First, the evidence suggests that we’re wasting a lot of energy right now. That is, we’re burning large amounts of coal, oil and gas in ways that don’t actually enhance our standard of living — a phenomenon known in the research literature as the “energy-efficiency gap.” The existence of this gap suggests that policies promoting energy conservation could, up to a point, actually make consumers richer.

Second, the best available economic analyses suggest that even deep cuts in greenhouse gas emissions would impose only modest costs on the average family. Earlier this month, the Congressional Budget Office released an analysis of the effects of Waxman-Markey, concluding that in 2020 the bill would cost the average family only $160 a year, or 0.2 percent of income. That’s roughly the cost of a postage stamp a day.

By 2050, when the emissions limit would be much tighter, the burden would rise to 1.2 percent of income. But the budget office also predicts that real G.D.P. will be about two-and-a-half times larger in 2050 than it is today, so that G.D.P. per person will rise by about 80 percent. The cost of climate protection would barely make a dent in that growth. And all of this, of course, ignores the benefits of limiting global warming.
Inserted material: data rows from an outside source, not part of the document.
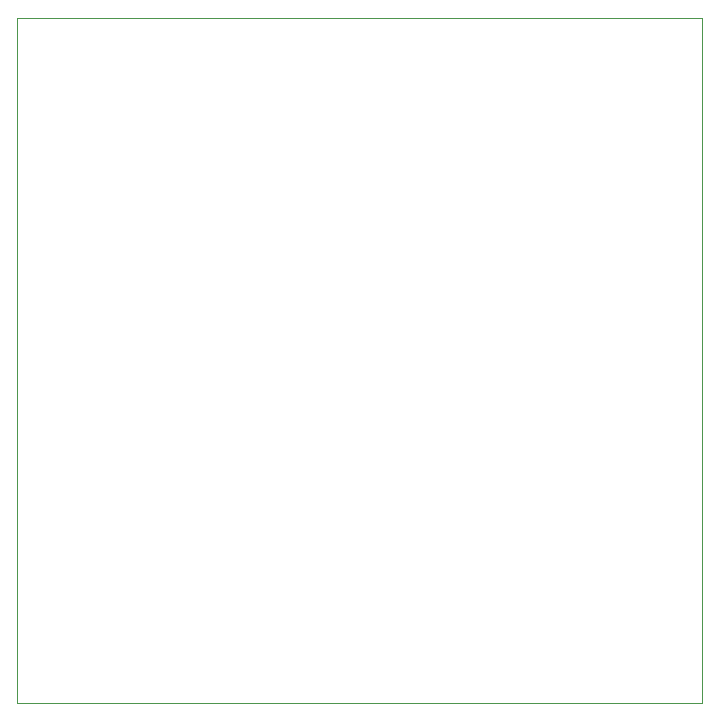
<source format=gbr>
%TF.GenerationSoftware,KiCad,Pcbnew,9.0.0*%
%TF.CreationDate,2025-03-23T15:00:11-07:00*%
%TF.ProjectId,SMRRC,534d5252-432e-46b6-9963-61645f706362,n/c*%
%TF.SameCoordinates,Original*%
%TF.FileFunction,Profile,NP*%
%FSLAX46Y46*%
G04 Gerber Fmt 4.6, Leading zero omitted, Abs format (unit mm)*
G04 Created by KiCad (PCBNEW 9.0.0) date 2025-03-23 15:00:11*
%MOMM*%
%LPD*%
G01*
G04 APERTURE LIST*
%TA.AperFunction,Profile*%
%ADD10C,0.050000*%
%TD*%
G04 APERTURE END LIST*
D10*
X123000000Y-38000000D02*
X181000000Y-38000000D01*
X181000000Y-96000000D01*
X123000000Y-96000000D01*
X123000000Y-38000000D01*
M02*

</source>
The campaign against saving the planet rests mainly on lies.

Recently a very popular national radio talk show host informed his audience of a “buried” Obama administration study showing that Waxman-Markey would actually cost the average family $1,787 per year. Needless to say, no such study exists, and similarly false claims about the cost of Waxman-Markey have been circulated by many supposed experts.

We’ve already seen in the health care debate, the polarization of our political discourse has forced self-proclaimed “centrists” to choose sides — and many of them have apparently decided that partisan opposition to President Obama trumps any concerns about intellectual honesty.

The claim that climate legislation will kill the economy deserves the same disdain as the claim that global warming is a hoax. The truth about the economics of climate change is that it’s relatively easy being green.